To generate a disk image, use the following subcommand:
$ bpttool make_disk_image \
--output disk-image.bin \
--input /path/to/bpt-file.bpt \
--image system_a:/path/to/system.img \
--image boot_a:/path/to/boot.img \
[...]
where the 'output' argument specifies the name and location of the outputted
disk image and the 'input' argument is the .bpt file containing valid labels and
offsets for each partition.
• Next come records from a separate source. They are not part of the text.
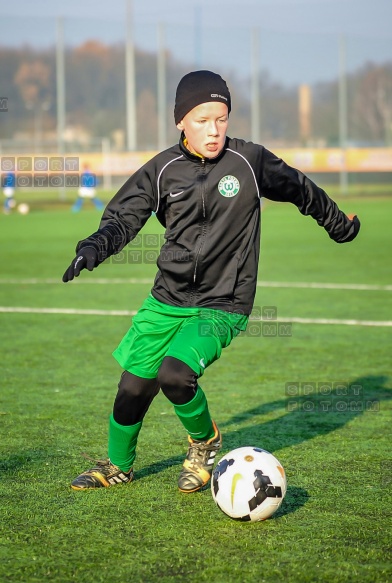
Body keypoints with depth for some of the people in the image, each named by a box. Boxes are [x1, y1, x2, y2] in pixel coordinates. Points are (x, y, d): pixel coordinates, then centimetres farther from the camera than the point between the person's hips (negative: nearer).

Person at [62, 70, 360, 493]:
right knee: (134, 385, 2)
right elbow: (124, 217, 1)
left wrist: (339, 224, 28)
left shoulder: (250, 161, -4)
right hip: (167, 299, 3)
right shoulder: (163, 170, -1)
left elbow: (300, 190, 13)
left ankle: (205, 441, 7)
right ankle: (117, 466, 30)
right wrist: (95, 247, -21)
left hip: (223, 306, -3)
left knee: (174, 373, -24)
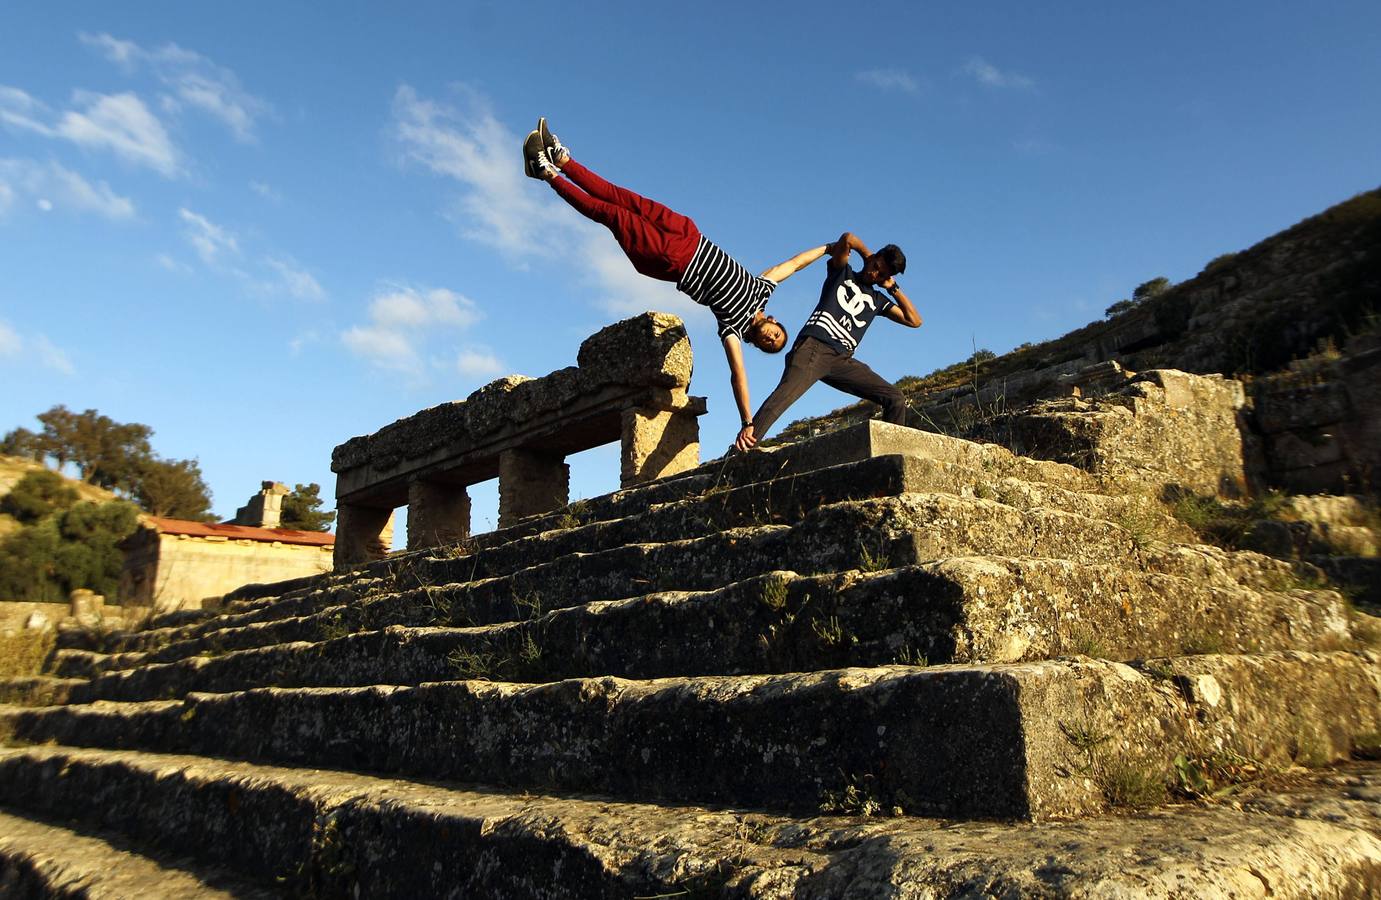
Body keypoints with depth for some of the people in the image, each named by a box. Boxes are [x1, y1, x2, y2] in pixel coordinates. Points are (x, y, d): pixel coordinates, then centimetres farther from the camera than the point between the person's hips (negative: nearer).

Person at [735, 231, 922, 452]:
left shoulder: (878, 300, 28)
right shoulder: (842, 273, 18)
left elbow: (915, 321, 23)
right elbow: (847, 238, 0)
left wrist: (894, 288, 22)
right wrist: (867, 256, 18)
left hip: (842, 360, 6)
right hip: (813, 347, -6)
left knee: (895, 398, -5)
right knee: (786, 392, -33)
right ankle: (743, 446, -45)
The 'image' argument specifies a mapping from
partition name/label to the path of the corresponding image partition image.
All partitions specified in the .bpt file must be passed in via the 'image'
argument.
Typically, each of the 'image' argument files are located in the
ANDROID_PRODUCT_OUT directory after a build is complete.
-- BUILD SYSTEM INTEGRATION NOTES
To generate partition tables in the Android build system, simply add
the path to a .bpt file to the BOARD_BPT_INPUT_FILES variable.
BOARD_BPT_INPUT_FILES += "hardware/bsp/vendor/soc/board/board-specific.bpt"
The variable BOARD_BPT_DISK_SIZE can be used to specify or override
the disk size, for example:
BOARD_BPT_DISK_SIZE := "10 GiB"
Additional arguments to 'bpttool make_table' can be specified in the
variable BOARD_BPT_MAKE_TABLE_ARGS.
If BOARD_BPT_INPUT_FILES is set, the build system generates two files
partition-table.img
partition-table.bpt
in ${ANDROID_PRODUCT_OUT} using 'bpttool make_table'. The former is
the binary partition tables generated using bptool's --output_gpt
option and the latter is a JSON file generated using the --output_json
option. These files will also be put in the IMAGES/ directory of
target-files.zip when running 'm dist'.